BRIEF: Look through the material below. Copy each line that contains the string "pour".

========================================================================

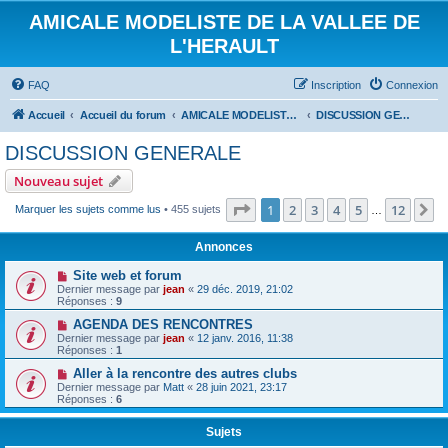
AMICALE MODELISTE DE LA VALLEE DE
L'HERAULT
FAQ
Inscription
Connexion
Accueil
Accueil du forum
AMICALE MODELISTE DE LA VALLEE DE L'HERAULT
DISCUSSION GENERALE
DISCUSSION GENERALE
Nouveau sujet
Page
1
sur
12
1
2
3
4
5
12
S
Marquer les sujets comme lus
• 455 sujets
…
Annonces
Site web et forum
Dernier message par
jean
«
29 déc. 2019, 21:02
Réponses :
9
AGENDA DES RENCONTRES
Dernier message par
jean
«
12 janv. 2016, 11:38
Réponses :
1
Aller à la rencontre des autres clubs
Dernier message par
Matt
«
28 juin 2021, 23:17
Réponses :
6
Sujets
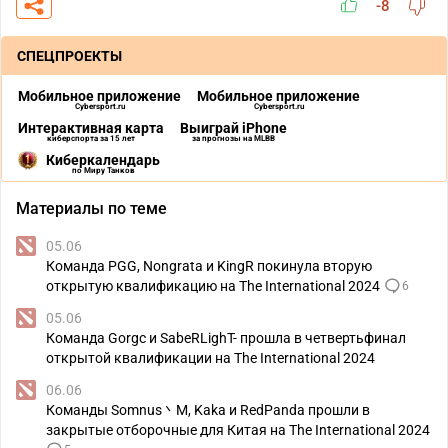
-8
СПЕЦПРОЕКТЫ
Мобильное приложение
Мобильное приложение
Cybersport.ru
Cybersport.ru
Интерактивная карта
Выиграй iPhone
киберспорта за 15 лет
за прогнозы на MLBB
Киберкалендарь
по Миру Танков
Материалы по теме
05.06
Команда PGG, Nongrata и KingR покинула вторую
открытую квалификацию на The International 2024
6
05.06
Команда Gorgc и SabeRLighT- прошла в четвертьфинал
открытой квалификации на The International 2024
06.06
Команды Somnus丶M, Kaka и RedPanda прошли в
закрытые отборочные для Китая на The International 2024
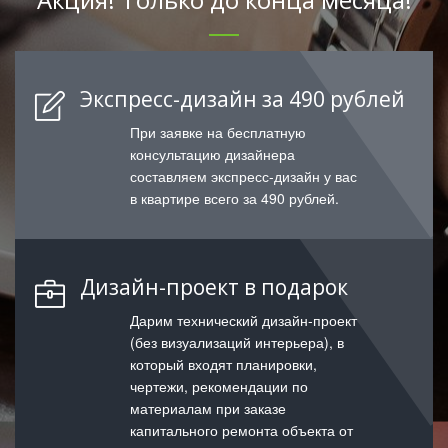
Экспресс-дизайн за 490 рублей
При заявке на бесплатную
консультацию дизайнера
составляем экспресс-дизайн у вас
в квартире всего за 490 рублей.
Дизайн-проект в подарок
Дарим технический дизайн-проект
(без визуализаций интерьера), в
который входят планировки,
чертежи, рекомендации по
материалам при заказе
капитального ремонта объекта от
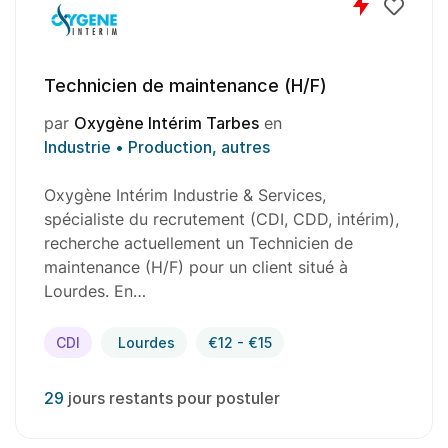
Technicien de maintenance (H/F)
par
Oxygène Intérim Tarbes
en
Industrie • Production, autres
Oxygène Intérim Industrie & Services,
spécialiste du recrutement (CDI, CDD, intérim),
recherche actuellement un Technicien de
maintenance (H/F) pour un client situé à
Lourdes. En…
CDI
Lourdes
€12 - €15
29
jours restants pour postuler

========================================================================

FINISHED EXERCISE:
maintenance (H/F) pour un client situé à
jours restants pour postuler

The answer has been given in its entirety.